O drama "Cisne Negro" (confira trailer, fotos e horários das sessões) concorre a cinco Oscars, incluindo melhor filme.
Da maneira como o filme é cuidadosamente conduzido, o espectador é levado a compartilhar a visão de mundo de Nina Sayers (Natalie Portman, favorita ao Oscar de melhor atriz e vencedora de vários prêmios, como o Globo de Ouro e o do Sindicato dos Atores, pelo papel). Junto com ela, enxerga-se os fantasmas e delírios da delicada bailarina, que ganha o cobiçado posto de protagonista do balé "Lago dos Cisnes".
O papel exige da intérprete que o executa não só perfeição técnica, o que Nina certamente domina, como uma dualidade psicológica avassaladora. Aparentemente, sua natureza frágil e tímida, na qual toda sensualidade e agressividade estão severamente reprimidas, só encontra as chaves para interpretar a virginal princesa Odete, o Cisne Branco. A Odile astuciosa e pérfida, o Cisne Negro, resta oculta e dormente, em algum ponto perdido de sua psique, que ela precisa desesperadamente despertar.
Esta impressionante viagem ao mundo interior de uma jovem bela e neuroticamente frígida, em pânico diante da possibilidade de entrega física e emocional, tem inúmeros pontos de contato com "Repulsa ao Sexo" (1965), de Roman Polanski - em que Catherine Deneuve interpretava a mulher psicoticamente dividida, ilhada em seu apartamento.
Atriz talentosa e dedicada, Natalie Portman supera não poucos obstáculos, inclusive físicos, para interpretar solidamente esta Nina trágica, que desperta piedade e medo quase ao mesmo tempo. A atriz rompe suas fronteiras e sua imagem, não hesitando numa cena de masturbação, nem em outra de sexo lésbico - que, na verdade, são as que menos impressionam.
É quando traduz a dualidade extrema desta mulher fraturada que não encontra sua síntese que Natalie exprime o melhor de sua arte. Seu sofrimento transpira humanidade, força, demência, amargura, e a impressionante solidão ao ir até um lugar onde absolutamente ninguém pode segui-la.
Ao seu lado, um competente quarteto de atores contribui decisivamente para o resultado: o francês Vincent Cassel ("À Deriva"), na pele do diretor da companhia que a pressiona e quer conquistá-la, sem decifrar seu tumulto interior; sua mãe (Barbara Hershey), que procura criar um halo de proteção para sua criatura, mas exagera na dose; sua colega e rival, Lily (Mila Kunis, "O Livro de Eli"), que funciona como um contraponto da jovem sensual e livre que Nina não sabe ser.

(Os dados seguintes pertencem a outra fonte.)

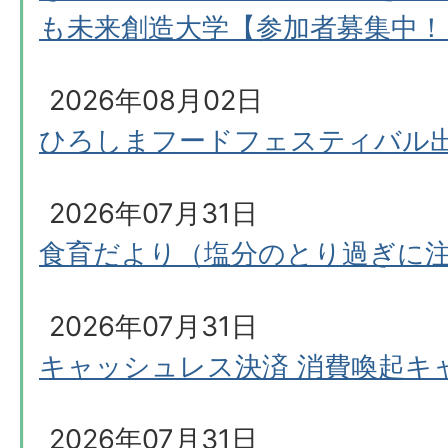
も未来創造大学【参加者募集中！
2026年08月02日
ひろしまフードフェスティバル
2026年07月31日
食育だより（塩分のとり過ぎに
2026年07月31日
キャッシュレス決済 消費喚起キ
2026年07月31日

E Beth McIntyre (Winona Ryder), a assustadora veterana que a precedeu no papel e enlouquece quando tem de aposentar-se da companhia - prenunciando um sombrio futuro para as bailarinas mais velhas.
Sem a fotografia contrastada de Matthew Libatique e a montagem áspera de Andrew Weislum - ambos indicados ao Oscar -, este pesadelo barroco jamais poderia completar seu espectro. Se "Cisne Negro" passa como um turbilhão, certamente, é porque todos estes componentes se ajustaram da maneira mais consistente. Darren Aronofsky parece estar no melhor de sua forma e poderia, sim, conquistar este ano seu primeiro Oscar como diretor. "Cisne Negro" concorre também como melhor filme.